The initial inclination of Gantz and his Blue and White colleagues, also ultimately rejected, to turn down President Trump’s invitation to accompany PM Benjamin Netanyahu to Washington could have ramifications for the intimate Israeli-US relationship in the event that Gantz wins the Israeli election.

Leaks and indications from US officials over the past several months have enabled a basic understanding of the general framework of the Deal of the Century. It appears that the US peace team’s approach differs from previous peace initiatives insofar as its starting point is based on facts on the ground.

The peace plan seems designed not just to service Israeli security concerns but to consolidate full Israeli control over a united Jerusalem and ratify the status of the existing Jewish neighborhoods in the West Bank by authorizing Israel to implement its sovereignty over a significant part of that region.
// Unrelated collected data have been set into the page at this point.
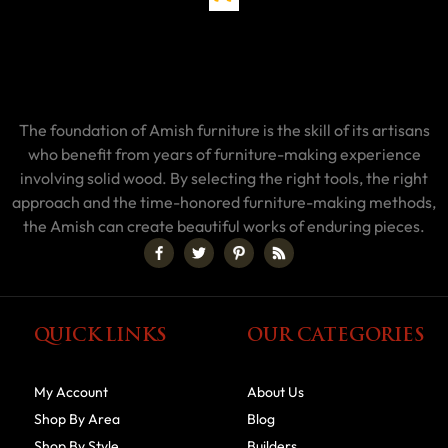
The foundation of Amish furniture is the skill of its artisans
who benefit from years of furniture-making experience
involving solid wood. By selecting the right tools, the right
approach and the time-honored furniture-making methods,
the Amish can create beautiful works of enduring pieces.
QUICK LINKS
OUR CATEGORIES
My Account
About Us
Shop By Area
Blog
Shop By Style
Builders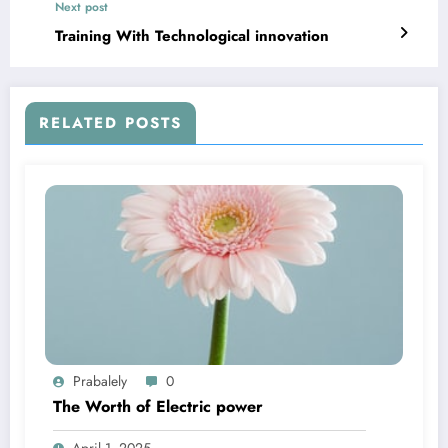
Next post
Training With Technological innovation
RELATED POSTS
Prabalely
0
The Worth of Electric power
April 1, 2025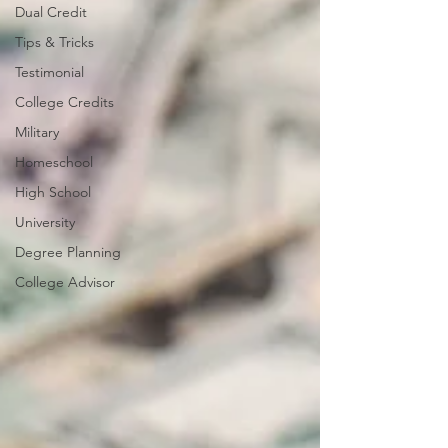
Dual Credit
Tips & Tricks
Testimonial
College Credits
Military
Homeschool
High School
University
Degree Planning
College Advisor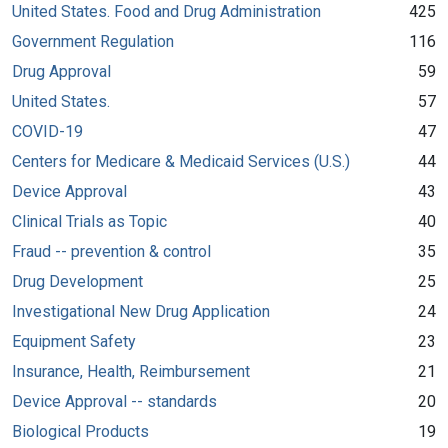
United States. Food and Drug Administration
425
Government Regulation
116
Drug Approval
59
United States.
57
COVID-19
47
Centers for Medicare & Medicaid Services (U.S.)
44
Device Approval
43
Clinical Trials as Topic
40
Fraud -- prevention & control
35
Drug Development
25
Investigational New Drug Application
24
Equipment Safety
23
Insurance, Health, Reimbursement
21
Device Approval -- standards
20
Biological Products
19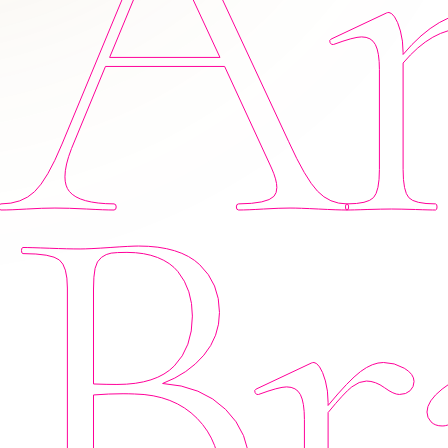
Am
Br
The “painful” concessions required from Israel could refer to the US’s intention to recognize a limited and demilitarized Palestinian state under certain conditions.

It appears that Trump’s Middle East peace team has jettisoned the historical “blame game” as well as the contradictory narratives of the Palestinians and Israelis, which together have conspired to scupper all previous attempts to work out a viable solution. This approach is an acknowledgment that as the decades have worn on with no solution, circumstances have changed.

That premise underlies the political science theory known as the “Supersession Thesis,” the brainchild of Prof. Jeremy Waldron of the NYU School of Law. In his article “Settlement, Return, and the Supersession Thesis” (July 2004), Waldron assessed the way changing circumstances can affect such issues as the Palestinian “right of return” and Israeli “settlements”.

Waldron argues that while it is not unthinkable that supersession might eventually legitimize the settlements and undermine the Palestinian “right of return,” there is no guarantee that either will occur. Many of the circumstances that make the Supersession Thesis applicable to “post-colonial situations,” such as Australia and New Zealand (not to mention the US and Canada), do not apply in the Israeli-Palestinian situation. His bottom line, therefore, is that the Supersession Thesis is not applicable to the Israeli-Palestinian conflict.

Trump’s Middle Eastern team appears to have found the concept workable—but the matter may be moot, as it is difficult to see how the Deal of the Century can be implemented in view of the Palestinian side’s total rejection of it.

Dr. Raphael G. Bouchnik-Chen is a retired colonel who served as a senior analyst in IDF Military Intelligence.